Based in New Jersey, USA, Muse-Pie Press has been publishing poetry since 1980 and currently produces the online journals: Shot Glass Journal, the fib review and Bent Ear Review. I was fortunate to have a poem appear in Shot Glass a few years ago.
Having received 220 submissions from poets in 16 countries, Muse-Pie’s publisher, R. G. Rader, crafted the community poem. The resulting poem is written in seven parts, using all the contributed lines and with no extra lines added. You can read the full poem here.
The poem is one to which everyone can relate:
here – in a sense – we all are
How to measure our days on Pandemic Time,
the calendar scarred with cancellations
we close windows against the rain in a house that’s now our world
The contributions range from the personal to the philosophical; being at various times pragmatic, emotional, political and poetic:
even the sky is masked, whispering of rain
Strangers stay strangers, no faces, just eyes.

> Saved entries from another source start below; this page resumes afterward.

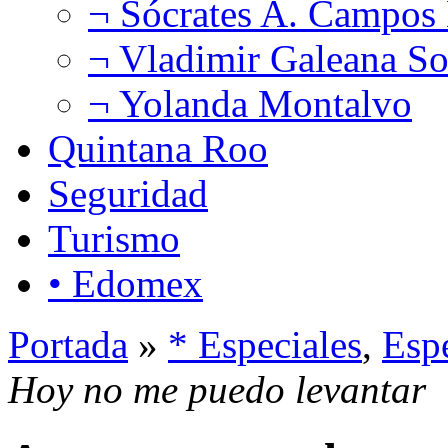
¬ Sócrates A. Campos
¬ Vladimir Galeana So
¬ Yolanda Montalvo
Quintana Roo
Seguridad
Turismo
• Edomex
Portada
»
* Especiales
,
Esp
Hoy no me puedo levantar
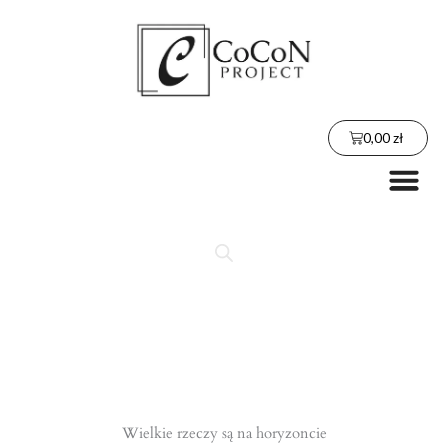
Przejdź
do
treści
Wózek
0,00
zł
Me
Wielkie rzeczy są na horyzoncie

I see only her eyes and the silence of fear
. . .
if you close your eyes, can you hear the sea-shell hiss of silence
Solitude consoles the more memories enfold.
I am taking up patience
waiting by the window for the world to restart
The line of poetry I contributed was written in iambic tetrameter: so small, this world I thought I knew. In the context of the poem, it appears as follows:
Those paired honkings are geese flying to the river,
not guests at the door
At the doorstep, an offering, homemade honey lemon tea
so small, this world I thought I knew
After 220 lines, the Muse-Pie Press community poem closes in this way:
What we need now is glow — The sort of night that embers make …
Stand at the window, reach out beyond walls
Be strong, then go about the work of angels.
The Muse-Pie Press website also includes an audio recording of R. G. Rader reading the complete poem. The recording, which runs some 20 minutes, truly brings the poem alive and is very moving indeed. I recommend a listen. The audio can be accessed here.
As the isolation and loss of life continues around the world, this poem provides a record in real-time of the thoughts and emotions of those living in a COVID-19 world. Thank you to Muse-Pie Press for producing Pandemic: A Community Poem.